As an afterthought Daniel slammed the concertina door shut. "Woetjans?" he murmured to the panel. "You can open it after we're out on the street, but we can't afford anybody glancing in while we're stuck here in traffic."

Hogg started the engine, an air-cooled diesel, as Daniel put his feet on the passenger-side running board and reached through the open window. The cab was a tight squeeze for two; the three of them couldn't possibly sit inside.

Although the jam was beginning to clear, Daniel assumed they'd have to wait anything up to an hour before they got into traffic. Instead Hogg leaned out the window and waved frantically at a jitney. The driver, a man who'd have looked villainous even if he'd had both his ears, stopped dead and opened a gap.

The turbocharger howled as Hogg pulled back the throttle, sending the truck into the traffic stream without difficulty. "A guy I know," Hogg murmured. "He must be laughing his head off to be working with the cops tonight."

Hogg's driving had generally been done on country tracks, but his rough and ready style didn't seem out of place in the present circumstances; at least he was sober. Daniel hung on grimly as they bumped and squealed toward the exit one truck's length at a time.
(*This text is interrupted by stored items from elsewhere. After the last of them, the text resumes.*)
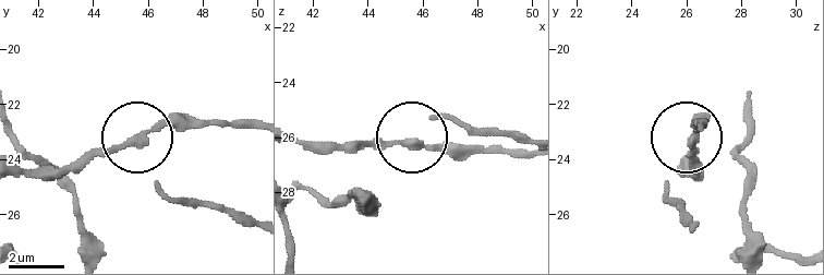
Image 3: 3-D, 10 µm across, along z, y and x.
act=skip runs_along=3:(746, 255), (738, 159), (697, 171), (689, 141), (664, 190) found='one neuron here'

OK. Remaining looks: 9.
act=show view=3d um=10 at=(41.6, 23.8, 28.0) why='side arm on a straight run'

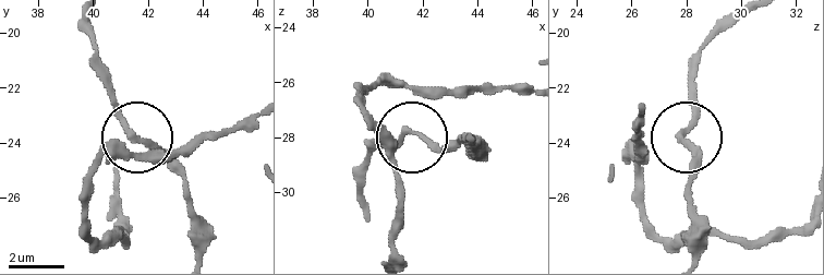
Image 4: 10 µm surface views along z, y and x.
act=show view=3d um=10 side=back at=(41.4, 23.8, 27.7)

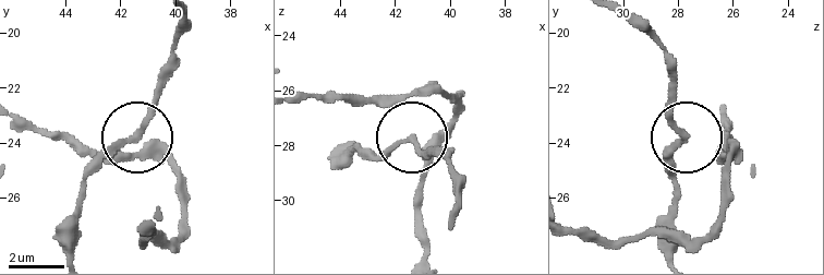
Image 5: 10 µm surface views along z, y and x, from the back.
act=skip side_arm_um=29 runs_along=5:(72, 253), (81, 183), (142, 127), (168, 80) found='continuous, no second neuron'

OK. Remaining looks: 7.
act=show view=3d um=16 at=(17.5, 17.5, 18.0) why='two arms in line, one across'

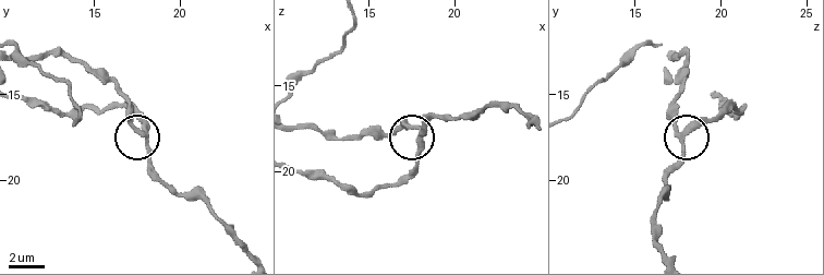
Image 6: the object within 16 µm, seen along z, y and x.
act=show view=3d um=6 at=(18.0, 17.4, 17.6)

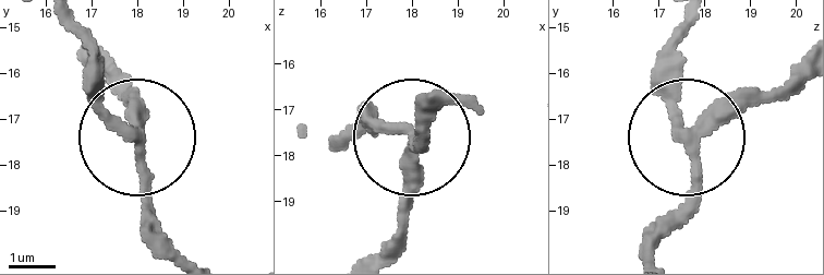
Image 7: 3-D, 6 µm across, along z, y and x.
act=cut pic=7 on=(89, 82) arms=3 part_leaving=7:(130, 128), (101, 96), (94, 49), (74, 26) found='two neurons meet here'

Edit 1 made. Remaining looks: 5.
act=show view=overview why='see it whole again'

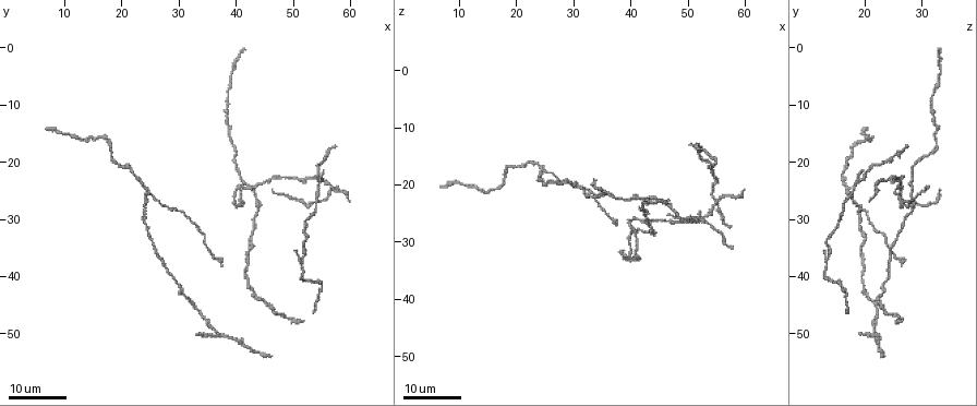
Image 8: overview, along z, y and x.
act=show view=3d um=16 at=(24.5, 25.5, 17.5) why='two arms in line, one across'

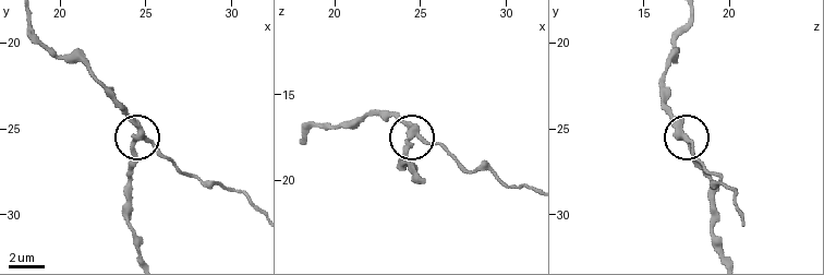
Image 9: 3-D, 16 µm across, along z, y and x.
act=show view=3d um=10 at=(24.3, 25.6, 17.3) why='closer look'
The commandoes let vehicles pass in opposite directions alternately at the bottlenecks. To avoid seeming furtive Daniel looked at each Alliance soldier that the truck came abreast, but the troops in battle dress weren't interested in wog officers. They just wanted to get the mess cleared up so that they could return to the porch of the palace. Nobody wanted to tell his grandchildren that he'd been crippled by a wog jitney while pretending to be a traffic cop.

"You didn't have any trouble inside?" Daniel asked, speaking with his lips close to Adele's ear.

She turned to look at him. "No," she said. "Nothing worth mention."

The truck reached the exit. A jitney with three screaming women tied together in the back tried to pull through the opening ahead of them. The commando on gate duty fired his submachine gun into the jitney's splashboard. Bits of plastic sprayed the driver and the buttocks of his companion, facing backward to keep an eye on the prisoners.

The passenger yelped and jumped out of the vehicle. The driver stalled his engine. Hogg gave the commando a friendly salute and drove through the gateway, slamming the jitney sideways with his fender as he did so.

They swayed into the street in a wracking turn. "Here we go, sir!" Hogg cried cheerfully. "We're really moving now!"

"We'd be moving if we jumped off the palace roof," Adele said calm-faced over the intake howl. "And the result might be very similar."

Before tonight Daniel hadn't considered the librarian to have a sense of humor. He'd been wrong, but on balance he thought he'd prefer that Adele keep her humor to herself for the time being. . . .



The first time Adele Mundy had seen the entrance to the Naval Warehouse Compound, the gateposts were decked with bunting in honor of the Founder's Day celebrations. Tonight a three-bar barrier was swung across the road and the squad of Kostroman sailors on guard aimed stocked impellers at the approaching truck.

Hogg rowed through the gearbox to slow the truck before he actually squeezed the brake lever. Either the brakes needed maintenance or most of his experience had been with vehicles with bad brakes. Riding with Hogg made Adele wonder if the fellow had any experience. He'd only grazed objects with the truck's left side, though, so perhaps he was just being especially careful of his master hanging on to the passenger-side window.

The truck ground to a halt six feet from the barricade; the engine ran at a chattering idle. Three sailors were outside the gate. They moved to the sides, out of the fan of light from the headlamp mounted in the center of the truck's hood. Only the first of the four light standards along the entranceway worked, and it was now behind the vehicle.

"I'll take care of this," Daniel muttered into the cab. He dropped from the running board and strode to the sailor who wore a holstered pistol instead of carrying a heavy impeller. "We're here with a delivery for Grand Admiral Sanaus," he said to the Kostroman. "Items for safekeeping during the present awkwardness. The password is Greatorix."